Note: this course involves a considerable amount of collaborative work; students should have schedules and attitudes that will allow them to work extensively with classmates outside of class time. Prior coursework in statistics is useful but not required.
Sept 21: Student-reader matches are announced.
By Sept 25: Students and readers schedule their Introductory Meeting.
By Oct 1: Introductory Meeting completed.
By Nov 9: Student sends rough but coherent draft to reader; reader gives feedback ASAP but within one week. (Please see note on Feedback below.)
By Dec 7 : Students and readers to meet (via webcam, skype, phone…) to discuss revisions and feedback.
Dec 10: Final essay due to professor and reader.
Note to Students: The earlier you submit the drafts the more time you will have to make use of reader feedback before turning in your work to your professor! You can also ask whether your reader will be available to give you less formal input at other points in the process, such as when you are considering options or developing particular ideas or wording.
Note to Readers: While you should provide feedback at the stages outlined above, you may also offer to give feedback or chat informally with the student about the work in progess at other moments during the student’s work on this paper.
Giving feedback for students in the Reader Project requires special considerations.
READERS: Here is what we suggest you do before you look at a draft:
- Read our guide to giving feedback
- Let the student know what form of feedback you plan to use.
- If you choose to use our recommended form, think-aloud response, please see How to Do a Think Aloud Response before you begin. An instructional video on how to record this response is also available.
- If you choose not to record a Think Aloud Response, email the student and the Project Manager (firstname.lastname@example.org) a copy of your written feedback.

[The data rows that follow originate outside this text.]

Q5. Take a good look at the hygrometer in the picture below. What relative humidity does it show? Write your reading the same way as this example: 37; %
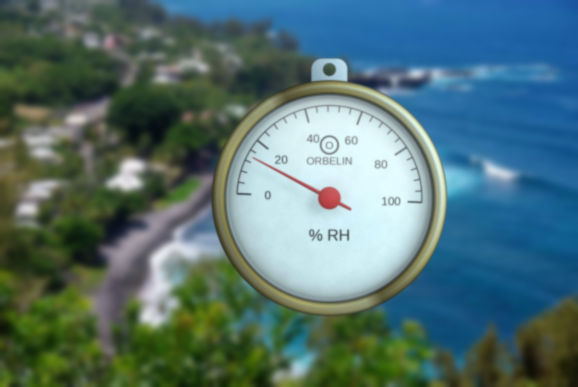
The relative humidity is 14; %
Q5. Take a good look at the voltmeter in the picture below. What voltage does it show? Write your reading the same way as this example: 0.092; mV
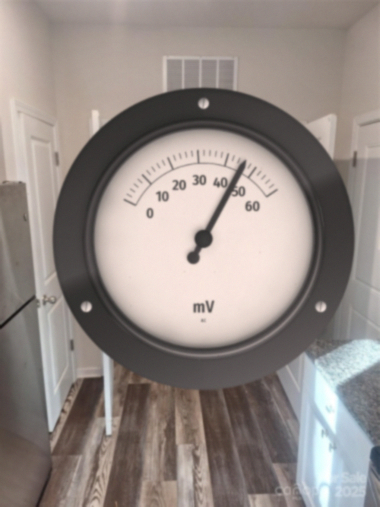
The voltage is 46; mV
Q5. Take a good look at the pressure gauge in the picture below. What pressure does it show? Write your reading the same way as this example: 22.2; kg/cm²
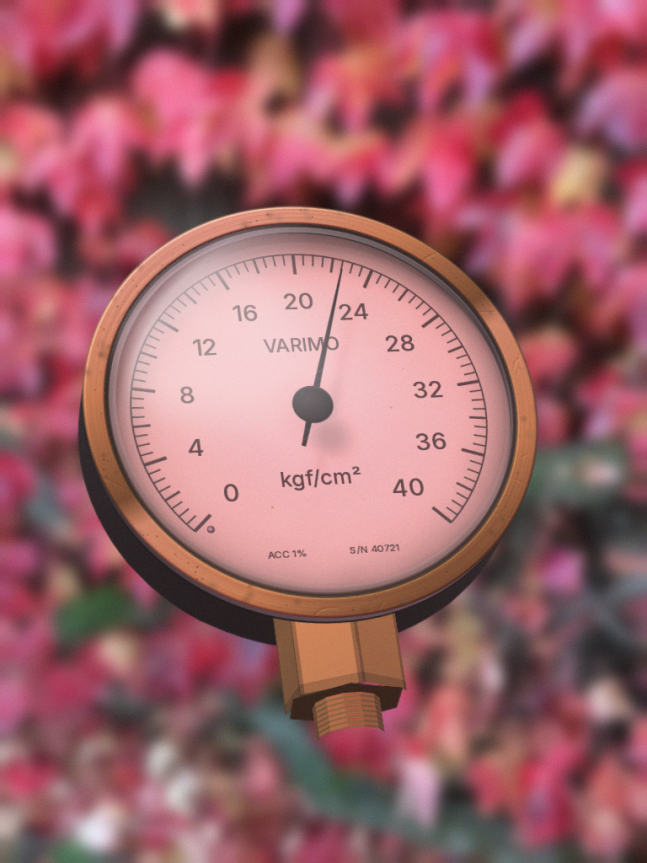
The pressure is 22.5; kg/cm²
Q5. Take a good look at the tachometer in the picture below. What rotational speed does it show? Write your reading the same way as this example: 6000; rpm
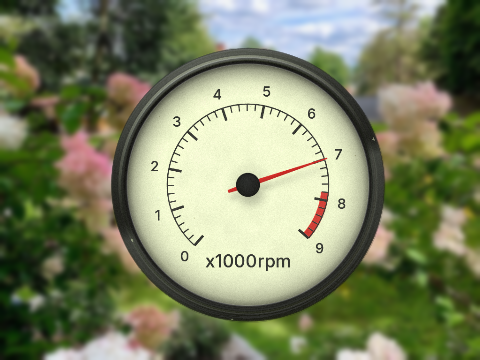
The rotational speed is 7000; rpm
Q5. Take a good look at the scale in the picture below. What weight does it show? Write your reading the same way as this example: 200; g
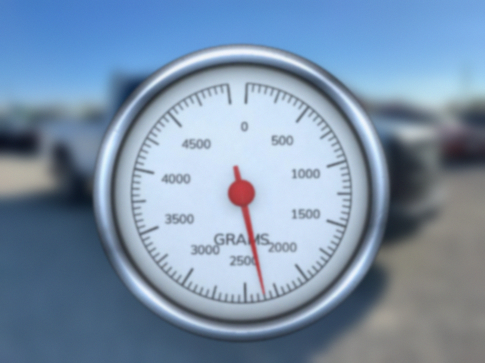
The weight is 2350; g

- Find out whether your reader is planning on doing a “think-aloud response” for you. If so, please read “How to Use a Think-Aloud Response: A Guide for Students.”
- Regardless of the type of feedback your reader provides, it is crucial that you maintain ownership of the document. This means that you should take the reader’s comments seriously, but that you should decide on (and take responsibility for) all changes to your document. When in doubt, ask you instructor.